Below is an example of configuring customRuntimeOptions
.
{
"jobName": "jobname", // the k8s pod name to run this function instance
"jobNamespace": "namespace", // the k8s namespace to run this function in
"extractLabels": { // extra labels to attach to the statefulSet, service, and pods
"extraLabel": "value"
},
"extraAnnotations": { // extra annotations to attach to the statefulSet, service, and pods
"extraAnnotation": "value"
},
"nodeSelectorLabels": { // node selector labels to add on to the pod spec
"customLabel": "value"
},
"tolerations": [ // tolerations to add to the pod spec
{
"key": "custom-key",
"value": "value",
"effect": "NoSchedule"
}
],
"resourceRequirements": { // values for cpu and memory should be defined as described here: https://kubernetes.io/docs/concepts/configuration/manage-compute-resources-container
"requests": {
"cpu": 1,
"memory": "4G"
},
"limits": {
"cpu": 2,
"memory": "8G"
}
}
}
How to define Pulsar resource names when running Pulsar in Kubernetes
If you run Pulsar Functions or connectors on Kubernetes, you need to follow the Kubernetes naming convention to define the names of your Pulsar resources, whichever admin interface you use.
Kubernetes requires a name that can be used as a DNS subdomain name as defined in RFC 1123. Pulsar supports more legal characters than the Kubernetes naming convention.
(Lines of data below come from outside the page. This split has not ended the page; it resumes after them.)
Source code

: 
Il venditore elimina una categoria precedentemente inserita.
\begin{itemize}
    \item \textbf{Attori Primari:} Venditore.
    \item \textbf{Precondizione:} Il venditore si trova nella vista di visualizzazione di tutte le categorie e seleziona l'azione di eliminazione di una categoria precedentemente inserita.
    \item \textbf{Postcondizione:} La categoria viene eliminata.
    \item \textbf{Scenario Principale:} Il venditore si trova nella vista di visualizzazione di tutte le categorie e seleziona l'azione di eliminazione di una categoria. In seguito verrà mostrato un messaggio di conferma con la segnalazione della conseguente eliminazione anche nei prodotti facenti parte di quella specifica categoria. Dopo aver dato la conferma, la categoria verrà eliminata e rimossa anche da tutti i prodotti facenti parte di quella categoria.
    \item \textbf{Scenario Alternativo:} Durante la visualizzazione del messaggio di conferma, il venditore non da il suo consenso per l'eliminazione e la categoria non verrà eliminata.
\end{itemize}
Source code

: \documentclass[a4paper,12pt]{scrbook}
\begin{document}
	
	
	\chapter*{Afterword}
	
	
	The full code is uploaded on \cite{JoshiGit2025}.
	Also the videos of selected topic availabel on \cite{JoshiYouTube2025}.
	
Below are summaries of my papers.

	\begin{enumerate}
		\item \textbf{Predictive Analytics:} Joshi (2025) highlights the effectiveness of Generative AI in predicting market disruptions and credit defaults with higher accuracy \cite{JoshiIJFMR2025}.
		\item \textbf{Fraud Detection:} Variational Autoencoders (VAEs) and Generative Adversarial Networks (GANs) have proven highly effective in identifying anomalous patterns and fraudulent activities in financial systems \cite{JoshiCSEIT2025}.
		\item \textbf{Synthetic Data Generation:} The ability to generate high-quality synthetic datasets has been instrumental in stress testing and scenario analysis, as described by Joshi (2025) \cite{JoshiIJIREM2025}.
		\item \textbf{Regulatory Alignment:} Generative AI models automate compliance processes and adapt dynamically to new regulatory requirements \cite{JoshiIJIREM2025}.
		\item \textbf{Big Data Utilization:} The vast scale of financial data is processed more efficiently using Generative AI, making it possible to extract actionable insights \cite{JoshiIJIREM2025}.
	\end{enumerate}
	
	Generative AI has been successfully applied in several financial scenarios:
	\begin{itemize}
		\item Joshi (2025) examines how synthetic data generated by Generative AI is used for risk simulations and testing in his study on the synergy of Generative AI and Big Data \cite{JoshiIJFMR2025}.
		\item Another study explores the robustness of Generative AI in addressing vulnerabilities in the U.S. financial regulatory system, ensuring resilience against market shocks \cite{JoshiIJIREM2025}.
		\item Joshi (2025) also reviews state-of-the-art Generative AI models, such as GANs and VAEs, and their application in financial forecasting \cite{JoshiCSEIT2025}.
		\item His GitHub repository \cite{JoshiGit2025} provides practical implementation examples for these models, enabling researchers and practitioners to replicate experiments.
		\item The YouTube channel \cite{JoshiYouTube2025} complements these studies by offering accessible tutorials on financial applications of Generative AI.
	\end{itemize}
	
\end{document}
If you create a Pulsar resource name with special characters that are not supported by Kubernetes (for example, including colons in a Pulsar namespace name), Kubernetes runtime translates the Pulsar object names into Kubernetes resource labels which are in RFC 1123-compliant forms. Consequently, you can run functions or connectors using Kubernetes runtime. The rules for translating Pulsar object names into Kubernetes resource labels are as below:
-
Truncate to 63 characters
-
Replace the following characters with dashes (-):
-
Non-alphanumeric characters
-
Underscores (_)
-
Dots (.)
-
-
Replace beginning and ending non-alphanumeric characters with 0
- If you get an error in translating Pulsar object names into Kubernetes resource labels (for example, you may have a naming collision if your Pulsar object name is too long) or want to customize the translating rules, see customize Kubernetes runtime.
- For how to configure Kubernetes runtime, see instructions.